Listed entries

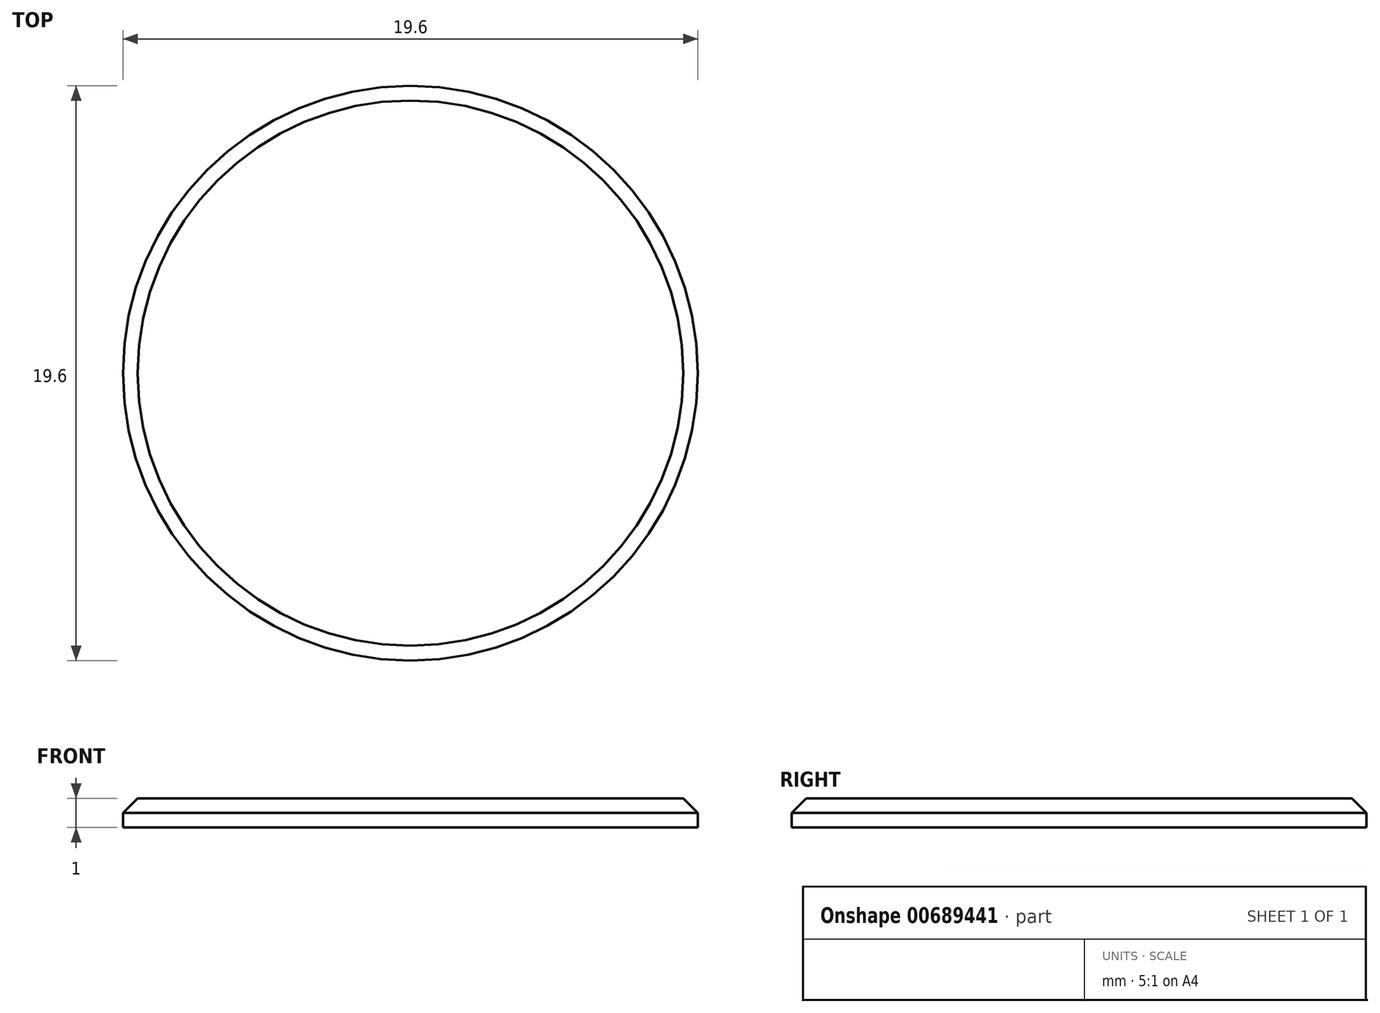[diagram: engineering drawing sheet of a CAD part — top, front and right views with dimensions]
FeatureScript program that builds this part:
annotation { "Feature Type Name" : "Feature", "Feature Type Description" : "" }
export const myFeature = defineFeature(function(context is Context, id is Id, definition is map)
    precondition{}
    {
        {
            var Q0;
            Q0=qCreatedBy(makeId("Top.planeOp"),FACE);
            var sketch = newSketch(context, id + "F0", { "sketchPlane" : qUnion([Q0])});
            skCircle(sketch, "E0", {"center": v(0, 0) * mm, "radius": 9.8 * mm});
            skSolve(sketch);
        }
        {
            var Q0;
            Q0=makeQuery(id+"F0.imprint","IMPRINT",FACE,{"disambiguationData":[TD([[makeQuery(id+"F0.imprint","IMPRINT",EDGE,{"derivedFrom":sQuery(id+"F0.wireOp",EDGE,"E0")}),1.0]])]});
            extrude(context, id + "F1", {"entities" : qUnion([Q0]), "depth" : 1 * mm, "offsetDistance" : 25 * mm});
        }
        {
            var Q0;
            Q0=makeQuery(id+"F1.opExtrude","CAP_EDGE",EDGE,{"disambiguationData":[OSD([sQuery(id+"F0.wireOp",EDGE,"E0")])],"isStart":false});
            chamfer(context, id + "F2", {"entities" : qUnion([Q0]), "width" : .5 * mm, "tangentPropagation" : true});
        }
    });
---
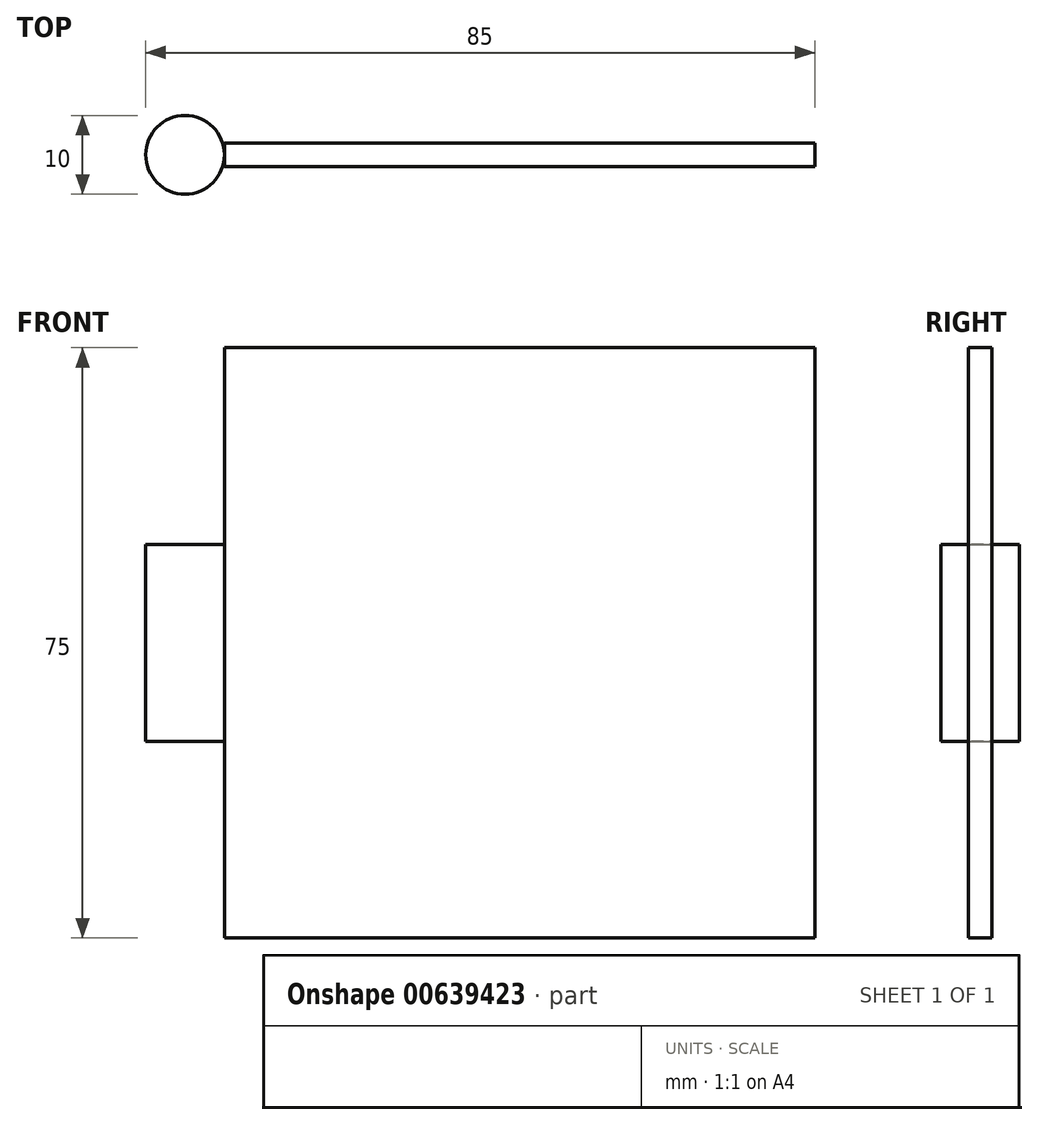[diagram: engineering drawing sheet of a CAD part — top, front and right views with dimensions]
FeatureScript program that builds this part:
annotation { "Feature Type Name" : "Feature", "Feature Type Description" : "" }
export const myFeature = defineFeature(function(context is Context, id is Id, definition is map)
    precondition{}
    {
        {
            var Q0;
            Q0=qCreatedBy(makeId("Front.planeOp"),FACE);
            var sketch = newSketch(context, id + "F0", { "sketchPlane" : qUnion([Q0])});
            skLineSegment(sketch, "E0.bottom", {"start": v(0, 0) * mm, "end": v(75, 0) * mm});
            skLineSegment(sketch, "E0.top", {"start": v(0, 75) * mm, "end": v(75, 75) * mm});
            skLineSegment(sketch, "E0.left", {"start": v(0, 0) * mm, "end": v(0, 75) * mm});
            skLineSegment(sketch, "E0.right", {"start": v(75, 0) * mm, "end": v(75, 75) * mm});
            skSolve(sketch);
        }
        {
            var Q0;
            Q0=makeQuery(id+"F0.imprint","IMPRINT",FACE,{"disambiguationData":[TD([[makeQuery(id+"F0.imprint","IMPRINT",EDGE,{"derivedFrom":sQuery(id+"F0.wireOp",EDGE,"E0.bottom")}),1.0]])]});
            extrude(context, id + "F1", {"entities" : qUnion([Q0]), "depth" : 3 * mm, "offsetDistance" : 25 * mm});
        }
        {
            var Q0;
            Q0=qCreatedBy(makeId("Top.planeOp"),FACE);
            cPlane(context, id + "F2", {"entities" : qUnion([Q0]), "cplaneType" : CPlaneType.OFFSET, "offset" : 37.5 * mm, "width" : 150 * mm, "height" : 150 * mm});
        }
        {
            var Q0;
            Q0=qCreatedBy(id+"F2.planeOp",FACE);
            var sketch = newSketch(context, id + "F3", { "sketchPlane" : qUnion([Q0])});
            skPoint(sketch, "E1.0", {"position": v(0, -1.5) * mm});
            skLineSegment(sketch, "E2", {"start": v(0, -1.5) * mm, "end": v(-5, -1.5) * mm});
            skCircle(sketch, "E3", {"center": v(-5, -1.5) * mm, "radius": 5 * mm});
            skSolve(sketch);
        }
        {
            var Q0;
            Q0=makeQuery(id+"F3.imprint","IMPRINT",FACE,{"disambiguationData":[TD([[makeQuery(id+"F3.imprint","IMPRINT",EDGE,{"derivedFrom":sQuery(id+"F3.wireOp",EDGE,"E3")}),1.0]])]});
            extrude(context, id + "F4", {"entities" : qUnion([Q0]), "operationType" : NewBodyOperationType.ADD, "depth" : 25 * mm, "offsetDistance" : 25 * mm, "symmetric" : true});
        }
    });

Set problem
List each line in the entries above that contains the string "center", and copy every such line in full.

Answer for the task
            skCircle(sketch, "E0", {"center": v(0, 0) * mm, "radius": 9.8 * mm});
            skCircle(sketch, "E3", {"center": v(-5, -1.5) * mm, "radius": 5 * mm});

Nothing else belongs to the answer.